When operating in half duplex mode, the MAC Transmit Block generates data according to the Carrier Sense Multiple Access with Collision Detect (CSMA/CD) protocol. The start of transmission is deferred if Carrier Sense (CRS) is active. If Collision (COL) is detected during transmission, a jam sequence is asserted and the transmission is retried after a random back off. The CRS and COL signals have no effect in full duplex mode. When operating in gigabit mode half duplex, both carrier extension and frame bursting are performed in accordance with the IEEE 802.3 standard.
The Receive Block of the MAC checks for valid preamble, FCS, alignment and length, and presents received frames to the MAC address checking block and FIFO. Software can configure the GMAC to receive jumbo frames of up to 10240 Bytes.

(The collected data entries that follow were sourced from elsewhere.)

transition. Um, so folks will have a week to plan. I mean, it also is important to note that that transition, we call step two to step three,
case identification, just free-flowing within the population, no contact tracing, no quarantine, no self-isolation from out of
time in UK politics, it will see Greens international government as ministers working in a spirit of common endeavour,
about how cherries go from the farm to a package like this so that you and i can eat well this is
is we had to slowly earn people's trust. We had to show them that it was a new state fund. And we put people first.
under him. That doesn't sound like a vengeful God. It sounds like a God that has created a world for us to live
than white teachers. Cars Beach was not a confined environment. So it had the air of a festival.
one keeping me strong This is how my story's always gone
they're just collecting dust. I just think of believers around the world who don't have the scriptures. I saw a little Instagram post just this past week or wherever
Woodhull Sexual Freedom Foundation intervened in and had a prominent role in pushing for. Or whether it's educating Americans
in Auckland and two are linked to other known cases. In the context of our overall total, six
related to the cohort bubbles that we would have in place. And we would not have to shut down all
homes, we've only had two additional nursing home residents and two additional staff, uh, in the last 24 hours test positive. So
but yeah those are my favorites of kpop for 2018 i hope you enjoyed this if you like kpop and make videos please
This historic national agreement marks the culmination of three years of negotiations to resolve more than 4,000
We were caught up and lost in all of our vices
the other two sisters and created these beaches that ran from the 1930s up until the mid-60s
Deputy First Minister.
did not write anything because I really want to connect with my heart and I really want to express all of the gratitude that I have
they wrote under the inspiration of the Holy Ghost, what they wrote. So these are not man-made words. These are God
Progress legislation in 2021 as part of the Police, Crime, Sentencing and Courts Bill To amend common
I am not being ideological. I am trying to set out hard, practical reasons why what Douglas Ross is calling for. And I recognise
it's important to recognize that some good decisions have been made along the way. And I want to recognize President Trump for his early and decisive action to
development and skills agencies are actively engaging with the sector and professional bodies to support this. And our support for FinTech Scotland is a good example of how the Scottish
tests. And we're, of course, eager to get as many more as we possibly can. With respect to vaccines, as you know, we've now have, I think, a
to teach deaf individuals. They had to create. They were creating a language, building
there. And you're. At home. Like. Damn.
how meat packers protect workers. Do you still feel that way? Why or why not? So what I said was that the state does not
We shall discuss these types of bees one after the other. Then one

It can optionally strip CRC (Cyclic Redundancy Check) from the received frame before transferring it to FIFO.
The Address Checker recognizes four specific 48-bit addresses, can recognize four different types of ID values, and contains a 64-bit Hash register for matching multicast and unicast addresses as required. It can recognize the broadcast address all-'1' (0xFFFFFFFFFFFF) and copy all frames. The MAC can also reject all frames that are not VLAN tagged, and can recognize Wake on LAN events.
The MAC Receive Block supports offloading of IP, TCP and UDP checksum calculations (both IPv4 and IPv6 packet types supported), and can automatically discard bad checksum frames.